**Your instructions**: With pictures left out, extract every line between the start of the records below and the line holding "X191650000Y-92200000I0J-1000000D01*", inclusive.
(Source data begins)
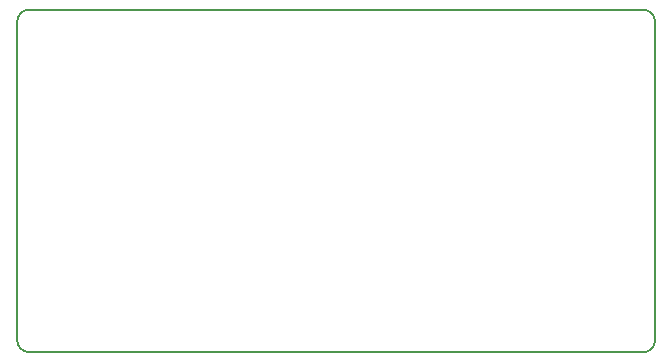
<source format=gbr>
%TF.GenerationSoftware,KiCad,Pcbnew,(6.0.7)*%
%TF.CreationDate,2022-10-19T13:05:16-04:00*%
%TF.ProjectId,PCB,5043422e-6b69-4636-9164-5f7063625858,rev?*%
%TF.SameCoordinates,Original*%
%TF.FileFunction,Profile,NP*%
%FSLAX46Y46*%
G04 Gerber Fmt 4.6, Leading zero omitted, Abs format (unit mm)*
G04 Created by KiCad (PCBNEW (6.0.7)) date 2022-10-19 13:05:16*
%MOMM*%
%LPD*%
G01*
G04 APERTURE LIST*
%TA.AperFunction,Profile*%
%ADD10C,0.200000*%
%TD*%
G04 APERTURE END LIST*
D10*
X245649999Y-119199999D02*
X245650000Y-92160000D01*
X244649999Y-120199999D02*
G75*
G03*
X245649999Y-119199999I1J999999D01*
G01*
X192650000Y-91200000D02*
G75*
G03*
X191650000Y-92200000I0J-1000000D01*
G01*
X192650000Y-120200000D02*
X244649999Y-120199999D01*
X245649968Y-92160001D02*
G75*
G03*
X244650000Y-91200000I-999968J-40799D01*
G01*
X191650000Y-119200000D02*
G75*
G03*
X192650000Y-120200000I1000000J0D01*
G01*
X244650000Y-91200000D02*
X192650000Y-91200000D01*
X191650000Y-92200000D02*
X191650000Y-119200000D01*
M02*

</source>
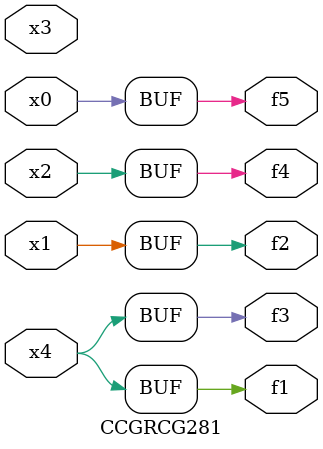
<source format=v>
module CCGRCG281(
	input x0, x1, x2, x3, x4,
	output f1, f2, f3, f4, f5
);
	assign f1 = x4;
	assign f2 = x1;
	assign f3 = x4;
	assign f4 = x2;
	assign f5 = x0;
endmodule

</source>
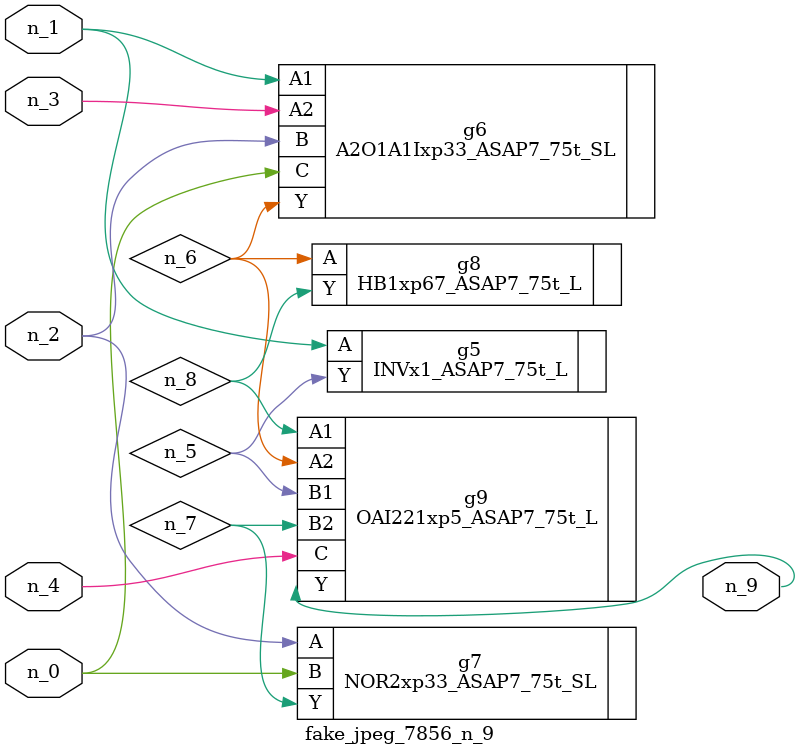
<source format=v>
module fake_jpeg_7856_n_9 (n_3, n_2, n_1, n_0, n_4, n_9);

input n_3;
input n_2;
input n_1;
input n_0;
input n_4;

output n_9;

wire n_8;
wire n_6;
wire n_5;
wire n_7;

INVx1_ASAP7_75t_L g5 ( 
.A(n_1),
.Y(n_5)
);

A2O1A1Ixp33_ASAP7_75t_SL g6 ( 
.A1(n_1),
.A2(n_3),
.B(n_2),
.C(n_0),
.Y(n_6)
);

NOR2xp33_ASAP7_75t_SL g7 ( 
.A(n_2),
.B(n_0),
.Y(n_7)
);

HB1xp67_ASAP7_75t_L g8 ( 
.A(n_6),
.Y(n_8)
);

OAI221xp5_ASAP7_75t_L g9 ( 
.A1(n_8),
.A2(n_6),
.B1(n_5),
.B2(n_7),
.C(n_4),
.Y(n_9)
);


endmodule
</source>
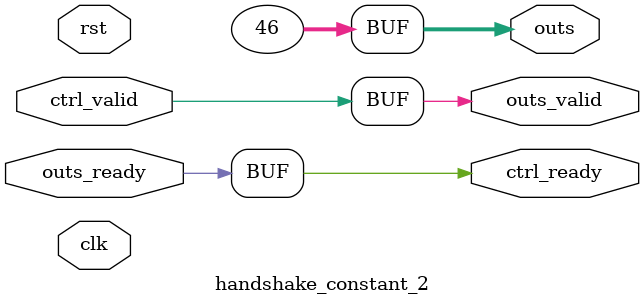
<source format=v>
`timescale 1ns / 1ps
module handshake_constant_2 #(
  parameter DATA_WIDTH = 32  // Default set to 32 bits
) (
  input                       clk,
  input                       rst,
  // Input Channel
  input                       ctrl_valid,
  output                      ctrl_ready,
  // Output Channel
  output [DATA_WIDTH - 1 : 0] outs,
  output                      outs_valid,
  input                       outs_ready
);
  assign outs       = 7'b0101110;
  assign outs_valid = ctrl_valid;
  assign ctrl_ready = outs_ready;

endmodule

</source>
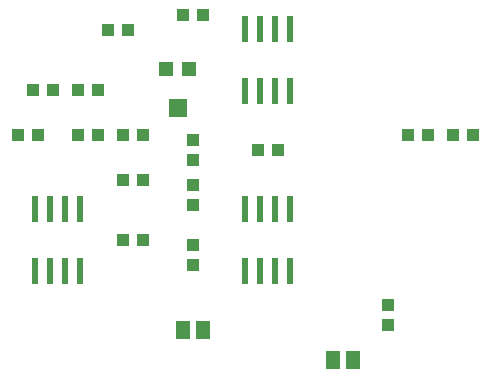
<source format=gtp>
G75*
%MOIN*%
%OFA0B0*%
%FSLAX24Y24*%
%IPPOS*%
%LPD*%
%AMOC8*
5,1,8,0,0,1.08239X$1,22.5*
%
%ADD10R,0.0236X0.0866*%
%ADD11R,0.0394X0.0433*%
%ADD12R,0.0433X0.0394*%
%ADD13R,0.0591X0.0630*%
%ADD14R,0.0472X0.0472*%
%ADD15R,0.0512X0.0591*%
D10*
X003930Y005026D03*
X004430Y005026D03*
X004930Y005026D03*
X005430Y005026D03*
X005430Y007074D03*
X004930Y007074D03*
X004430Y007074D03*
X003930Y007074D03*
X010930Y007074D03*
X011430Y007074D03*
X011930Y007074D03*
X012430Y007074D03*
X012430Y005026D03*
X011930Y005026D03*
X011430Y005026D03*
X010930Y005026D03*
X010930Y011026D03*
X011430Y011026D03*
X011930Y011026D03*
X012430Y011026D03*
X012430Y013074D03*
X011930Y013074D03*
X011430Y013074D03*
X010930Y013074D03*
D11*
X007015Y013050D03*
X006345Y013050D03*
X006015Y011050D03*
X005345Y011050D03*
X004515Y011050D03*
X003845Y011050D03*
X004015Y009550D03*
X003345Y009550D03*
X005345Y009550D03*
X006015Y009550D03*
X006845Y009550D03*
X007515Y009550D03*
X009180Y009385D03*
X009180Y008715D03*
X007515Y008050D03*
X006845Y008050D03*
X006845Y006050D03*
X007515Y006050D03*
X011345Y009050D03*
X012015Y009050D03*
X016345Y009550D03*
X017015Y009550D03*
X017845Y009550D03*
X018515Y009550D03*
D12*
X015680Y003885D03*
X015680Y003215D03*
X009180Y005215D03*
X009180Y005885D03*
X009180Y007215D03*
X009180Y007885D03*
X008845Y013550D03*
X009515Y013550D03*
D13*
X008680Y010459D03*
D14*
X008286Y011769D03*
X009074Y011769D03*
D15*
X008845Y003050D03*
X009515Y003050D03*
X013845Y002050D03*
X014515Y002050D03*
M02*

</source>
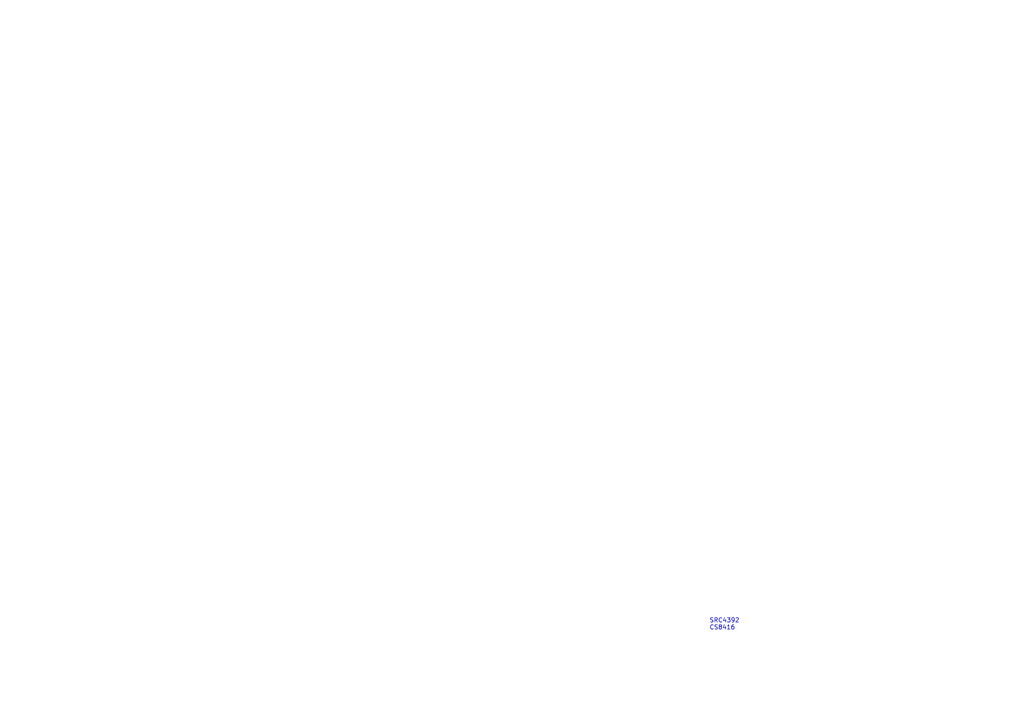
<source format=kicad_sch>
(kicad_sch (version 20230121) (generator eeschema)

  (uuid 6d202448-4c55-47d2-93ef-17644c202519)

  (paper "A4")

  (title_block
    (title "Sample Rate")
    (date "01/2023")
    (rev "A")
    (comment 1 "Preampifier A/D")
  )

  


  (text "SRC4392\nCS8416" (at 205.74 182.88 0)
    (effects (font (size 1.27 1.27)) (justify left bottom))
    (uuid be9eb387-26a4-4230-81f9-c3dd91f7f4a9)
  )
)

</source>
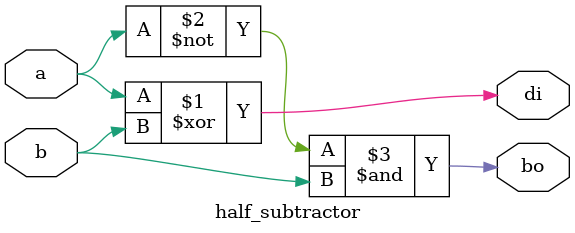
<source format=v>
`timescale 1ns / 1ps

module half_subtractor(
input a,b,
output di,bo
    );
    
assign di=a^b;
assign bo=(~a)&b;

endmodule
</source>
(Source data ends)
**Expected answer**:
<source format=gbr>
%TF.GenerationSoftware,KiCad,Pcbnew,(6.0.7)*%
%TF.CreationDate,2022-10-19T13:05:16-04:00*%
%TF.ProjectId,PCB,5043422e-6b69-4636-9164-5f7063625858,rev?*%
%TF.SameCoordinates,Original*%
%TF.FileFunction,Profile,NP*%
%FSLAX46Y46*%
G04 Gerber Fmt 4.6, Leading zero omitted, Abs format (unit mm)*
G04 Created by KiCad (PCBNEW (6.0.7)) date 2022-10-19 13:05:16*
%MOMM*%
%LPD*%
G01*
G04 APERTURE LIST*
%TA.AperFunction,Profile*%
%ADD10C,0.200000*%
%TD*%
G04 APERTURE END LIST*
D10*
X245649999Y-119199999D02*
X245650000Y-92160000D01*
X244649999Y-120199999D02*
G75*
G03*
X245649999Y-119199999I1J999999D01*
G01*
X192650000Y-91200000D02*
G75*
G03*
X191650000Y-92200000I0J-1000000D01*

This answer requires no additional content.